This story of an adolescent boy’s love for a Romanian gypsy girl who turns his life and community upside down is shockingly timely. As well as being a poignant tale of a young person’s yearning for the unattainable, it’s about people caught up in race hatred.

Frankie is an engaging if unlovely boy, living with his hairdresser mum, June, on the dire Poet’s Rise estate, somewhere on the Kent coast. They chug along more or less contentedly - less, probably, rather than more.

June has had a string of boyfriends, the latest being Ian, whose middle-class sensibilities (he reads the Guardian) set Frankie’s teeth on edge.

So does Ian’s daughter, Lucy, a simpering little thing who is drawn to June’s edgy but heart-of-mousse character.
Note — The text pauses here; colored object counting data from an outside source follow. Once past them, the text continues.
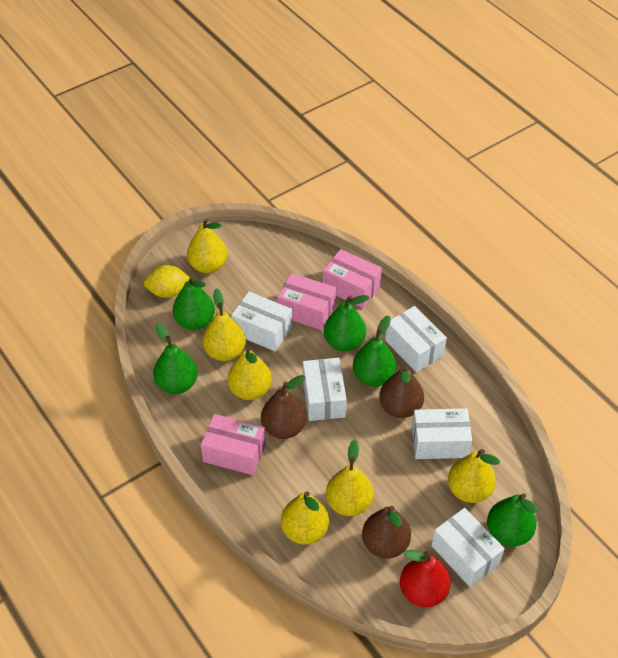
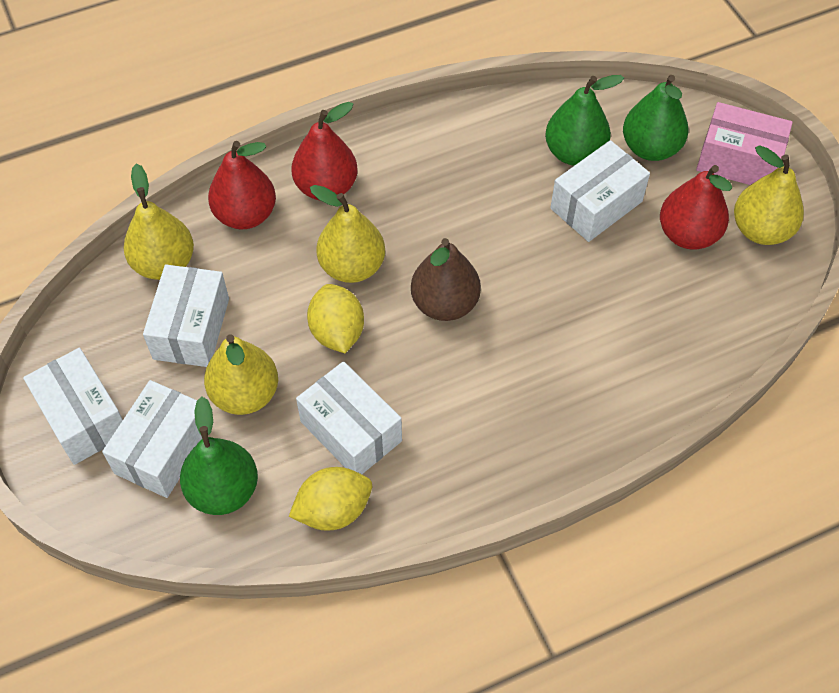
brown pear: [261,375,306,439] [362,506,411,559] [379,365,424,418] = 3 -> [411,238,481,321] = 1
green pear: [153,324,198,394] [173,275,215,330] [324,295,370,351] [353,316,397,387] [487,493,538,547] = 5 -> [180,397,258,515] [545,75,624,166] [623,75,688,161] = 3
pink box: [201,414,266,475] [277,273,336,330] [323,249,382,308] = 3 -> [696,102,793,185] = 1
red pear: [400,550,450,607] = 1 -> [208,141,276,229] [291,102,358,200] [660,165,732,250] = 3
yellow lemon: [144,265,190,298] = 1 -> [289,467,372,531] [307,284,364,353] = 2
yellow pear: [187,219,228,273] [203,288,246,361] [227,347,272,400] [281,491,329,545] [326,440,374,516] [448,449,500,503] = 6 -> [124,164,194,280] [204,334,278,415] [310,185,385,283] [734,145,804,245] = 4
And to Frankie.

Everything changes when gypsies move into the area. Emilia joins Frankie’s class and has a magnetic effect on everyone around her, not least Frankie. The disenfranchised of Poet’s Rise react as some of the good burghers of real-life Kent did in the events that inspired the book - with suspicion, hatred and selfishness. And they are led n their campaign by none other than June, who becomes a hero of the racist fraternity by telling a packed meeting at the Town Hall, “This isn’t about race, it’s about space.”

Frankie is repulsed by his mother and so is Ian, who withdraws, making June even more miserable. Frankie feels more and more enraptured by the enticing Emilia, who is taken in by the liberal school librarian after leaving her own family, who are afraid of her mixing with English friends.
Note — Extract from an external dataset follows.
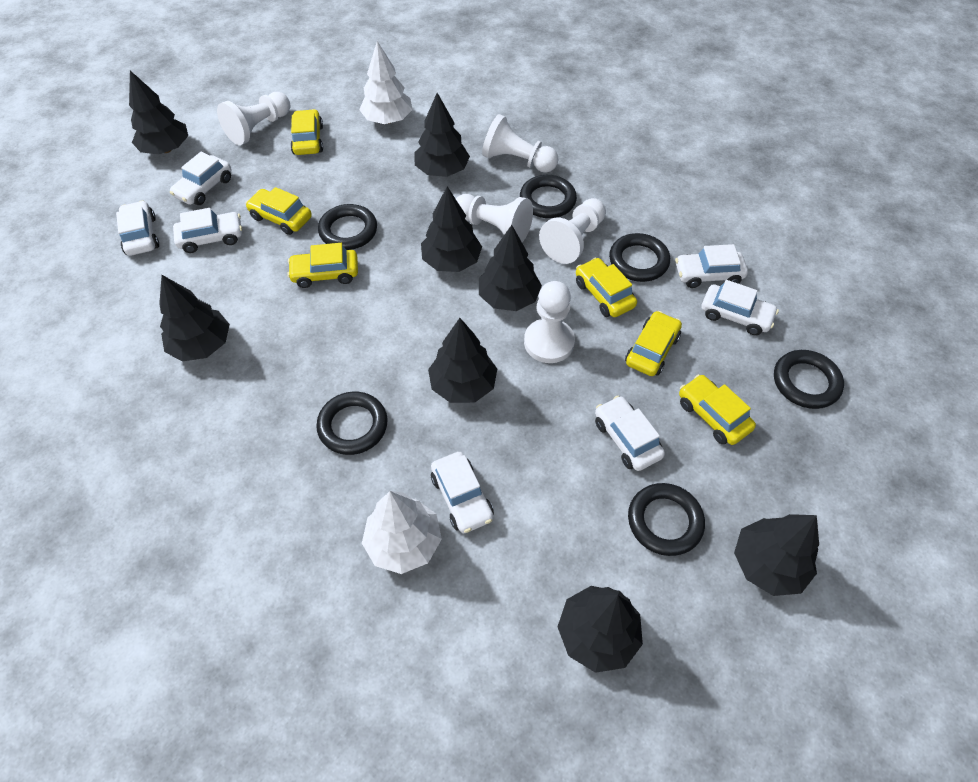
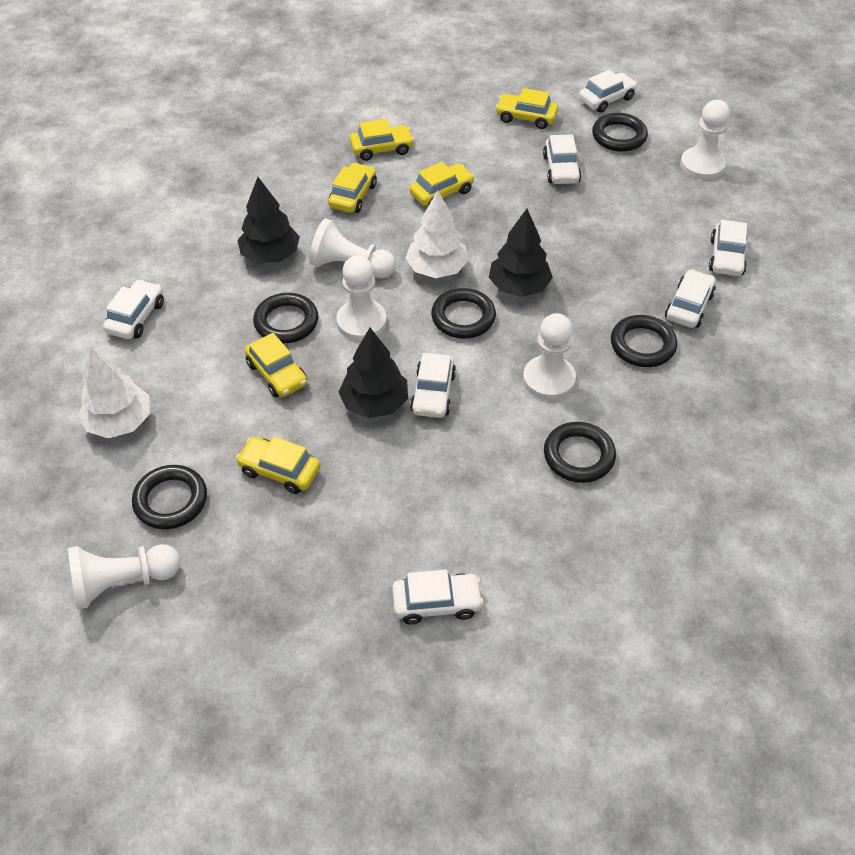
black tree: [129,71,188,154] [159,275,230,362] [415,93,470,177] [421,186,482,272] [428,318,497,403] [479,225,542,311] [557,586,643,673] [734,514,819,596] = 8 -> [237,177,300,264] [339,328,408,419] [489,209,553,297] = 3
It’s all a sorry state of affairs, culminating in an anti-gypsy fracas outside the school gates on the night of a charity dance for asylum seekers.

Tensions erupt after an old woman on the estate is found dead and the blame is laid on gypsy intruders. There is no happy ending in this moving but pessimistic novel - Emilia runs away, her family disappears and Poet’s Rise is left to stew in its own juice. Frankie has lost Emilia; he no longer loves his mother; his mother no longer has a lover. Hicyilmaz has created a bleak and harrowing world.

If the future lies with Frankie and the few other voices of sanity around him, good luck to them. They’ll need it.